Rewrite the lines of all the records below as one numbered list, leaving out any blank lines.

——

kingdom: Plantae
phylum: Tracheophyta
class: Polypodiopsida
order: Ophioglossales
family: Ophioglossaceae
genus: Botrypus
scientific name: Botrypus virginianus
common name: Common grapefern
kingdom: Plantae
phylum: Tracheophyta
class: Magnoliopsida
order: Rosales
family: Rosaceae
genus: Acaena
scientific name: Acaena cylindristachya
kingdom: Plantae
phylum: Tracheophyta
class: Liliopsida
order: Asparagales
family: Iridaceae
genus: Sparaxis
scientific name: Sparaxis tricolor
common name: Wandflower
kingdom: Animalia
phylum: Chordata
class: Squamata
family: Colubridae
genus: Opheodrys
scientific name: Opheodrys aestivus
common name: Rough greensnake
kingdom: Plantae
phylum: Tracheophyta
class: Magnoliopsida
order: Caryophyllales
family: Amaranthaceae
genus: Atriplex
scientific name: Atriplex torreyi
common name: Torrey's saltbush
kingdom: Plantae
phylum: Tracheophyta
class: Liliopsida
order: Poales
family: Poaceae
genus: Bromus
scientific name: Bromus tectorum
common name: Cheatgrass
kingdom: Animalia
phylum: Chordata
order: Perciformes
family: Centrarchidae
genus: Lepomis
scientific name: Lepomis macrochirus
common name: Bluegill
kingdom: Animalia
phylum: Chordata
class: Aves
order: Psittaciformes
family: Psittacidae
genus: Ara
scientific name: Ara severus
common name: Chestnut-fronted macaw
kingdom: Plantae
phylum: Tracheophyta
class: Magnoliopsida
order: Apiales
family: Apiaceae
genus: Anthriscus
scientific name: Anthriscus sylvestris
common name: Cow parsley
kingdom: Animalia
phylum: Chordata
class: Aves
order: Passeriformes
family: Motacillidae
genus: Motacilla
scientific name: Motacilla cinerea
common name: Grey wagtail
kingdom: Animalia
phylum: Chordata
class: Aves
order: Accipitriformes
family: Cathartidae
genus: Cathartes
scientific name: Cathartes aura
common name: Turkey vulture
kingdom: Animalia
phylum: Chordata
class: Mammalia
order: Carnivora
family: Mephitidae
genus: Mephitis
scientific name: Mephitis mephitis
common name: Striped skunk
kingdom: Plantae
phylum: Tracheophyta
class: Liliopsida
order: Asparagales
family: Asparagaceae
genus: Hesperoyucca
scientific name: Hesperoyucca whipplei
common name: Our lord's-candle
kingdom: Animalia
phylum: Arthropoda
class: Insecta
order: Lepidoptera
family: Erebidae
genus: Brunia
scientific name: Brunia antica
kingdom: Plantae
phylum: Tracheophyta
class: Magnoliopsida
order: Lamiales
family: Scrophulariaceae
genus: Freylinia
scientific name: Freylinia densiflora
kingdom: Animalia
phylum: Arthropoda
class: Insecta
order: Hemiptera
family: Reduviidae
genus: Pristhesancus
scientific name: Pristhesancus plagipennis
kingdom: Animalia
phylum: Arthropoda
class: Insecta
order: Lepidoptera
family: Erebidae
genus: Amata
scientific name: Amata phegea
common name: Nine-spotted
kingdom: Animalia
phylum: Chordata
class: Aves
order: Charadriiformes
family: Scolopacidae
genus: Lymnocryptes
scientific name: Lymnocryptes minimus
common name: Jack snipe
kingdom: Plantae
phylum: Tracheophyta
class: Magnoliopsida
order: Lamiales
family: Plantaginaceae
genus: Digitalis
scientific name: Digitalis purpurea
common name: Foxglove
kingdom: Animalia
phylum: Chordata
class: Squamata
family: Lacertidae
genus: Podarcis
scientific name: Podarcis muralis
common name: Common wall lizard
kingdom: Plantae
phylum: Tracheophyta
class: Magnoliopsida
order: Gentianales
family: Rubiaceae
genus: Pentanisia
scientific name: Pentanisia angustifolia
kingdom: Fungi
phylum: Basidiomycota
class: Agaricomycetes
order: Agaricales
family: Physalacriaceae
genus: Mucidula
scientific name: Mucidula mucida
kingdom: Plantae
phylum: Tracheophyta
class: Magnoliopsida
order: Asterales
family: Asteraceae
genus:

——

◆ Task answer ◆
1. kingdom: Plantae
2. phylum: Tracheophyta
3. class: Polypodiopsida
4. order: Ophioglossales
5. family: Ophioglossaceae
6. genus: Botrypus
7. scientific name: Botrypus virginianus
8. common name: Common grapefern
9. kingdom: Plantae
10. phylum: Tracheophyta
11. class: Magnoliopsida
12. order: Rosales
13. family: Rosaceae
14. genus: Acaena
15. scientific name: Acaena cylindristachya
16. kingdom: Plantae
17. phylum: Tracheophyta
18. class: Liliopsida
19. order: Asparagales
20. family: Iridaceae
21. genus: Sparaxis
22. scientific name: Sparaxis tricolor
23. common name: Wandflower
24. kingdom: Animalia
25. phylum: Chordata
26. class: Squamata
27. family: Colubridae
28. genus: Opheodrys
29. scientific name: Opheodrys aestivus
30. common name: Rough greensnake
31. kingdom: Plantae
32. phylum: Tracheophyta
33. class: Magnoliopsida
34. order: Caryophyllales
35. family: Amaranthaceae
36. genus: Atriplex
37. scientific name: Atriplex torreyi
38. common name: Torrey's saltbush
39. kingdom: Plantae
40. phylum: Tracheophyta
41. class: Liliopsida
42. order: Poales
43. family: Poaceae
44. genus: Bromus
45. scientific name: Bromus tectorum
46. common name: Cheatgrass
47. kingdom: Animalia
48. phylum: Chordata
49. order: Perciformes
50. family: Centrarchidae
51. genus: Lepomis
52. scientific name: Lepomis macrochirus
53. common name: Bluegill
54. kingdom: Animalia
55. phylum: Chordata
56. class: Aves
57. order: Psittaciformes
58. family: Psittacidae
59. genus: Ara
60. scientific name: Ara severus
61. common name: Chestnut-fronted macaw
62. kingdom: Plantae
63. phylum: Tracheophyta
64. class: Magnoliopsida
65. order: Apiales
66. family: Apiaceae
67. genus: Anthriscus
68. scientific name: Anthriscus sylvestris
69. common name: Cow parsley
70. kingdom: Animalia
71. phylum: Chordata
72. class: Aves
73. order: Passeriformes
74. family: Motacillidae
75. genus: Motacilla
76. scientific name: Motacilla cinerea
77. common name: Grey wagtail
78. kingdom: Animalia
79. phylum: Chordata
80. class: Aves
81. order: Accipitriformes
82. family: Cathartidae
83. genus: Cathartes
84. scientific name: Cathartes aura
85. common name: Turkey vulture
86. kingdom: Animalia
87. phylum: Chordata
88. class: Mammalia
89. order: Carnivora
90. family: Mephitidae
91. genus: Mephitis
92. scientific name: Mephitis mephitis
93. common name: Striped skunk
94. kingdom: Plantae
95. phylum: Tracheophyta
96. class: Liliopsida
97. order: Asparagales
98. family: Asparagaceae
99. genus: Hesperoyucca
100. scientific name: Hesperoyucca whipplei
101. common name: Our lord's-candle
102. kingdom: Animalia
103. phylum: Arthropoda
104. class: Insecta
105. order: Lepidoptera
106. family: Erebidae
107. genus: Brunia
108. scientific name: Brunia antica
109. kingdom: Plantae
110. phylum: Tracheophyta
111. class: Magnoliopsida
112. order: Lamiales
113. family: Scrophulariaceae
114. genus: Freylinia
115. scientific name: Freylinia densiflora
116. kingdom: Animalia
117. phylum: Arthropoda
118. class: Insecta
119. order: Hemiptera
120. family: Reduviidae
121. genus: Pristhesancus
122. scientific name: Pristhesancus plagipennis
123. kingdom: Animalia
124. phylum: Arthropoda
125. class: Insecta
126. order: Lepidoptera
127. family: Erebidae
128. genus: Amata
129. scientific name: Amata phegea
130. common name: Nine-spotted
131. kingdom: Animalia
132. phylum: Chordata
133. class: Aves
134. order: Charadriiformes
135. family: Scolopacidae
136. genus: Lymnocryptes
137. scientific name: Lymnocryptes minimus
138. common name: Jack snipe
139. kingdom: Plantae
140. phylum: Tracheophyta
141. class: Magnoliopsida
142. order: Lamiales
143. family: Plantaginaceae
144. genus: Digitalis
145. scientific name: Digitalis purpurea
146. common name: Foxglove
147. kingdom: Animalia
148. phylum: Chordata
149. class: Squamata
150. family: Lacertidae
151. genus: Podarcis
152. scientific name: Podarcis muralis
153. common name: Common wall lizard
154. kingdom: Plantae
155. phylum: Tracheophyta
156. class: Magnoliopsida
157. order: Gentianales
158. family: Rubiaceae
159. genus: Pentanisia
160. scientific name: Pentanisia angustifolia
161. kingdom: Fungi
162. phylum: Basidiomycota
163. class: Agaricomycetes
164. order: Agaricales
165. family: Physalacriaceae
166. genus: Mucidula
167. scientific name: Mucidula mucida
168. kingdom: Plantae
169. phylum: Tracheophyta
170. class: Magnoliopsida
171. order: Asterales
172. family: Asteraceae
173. genus:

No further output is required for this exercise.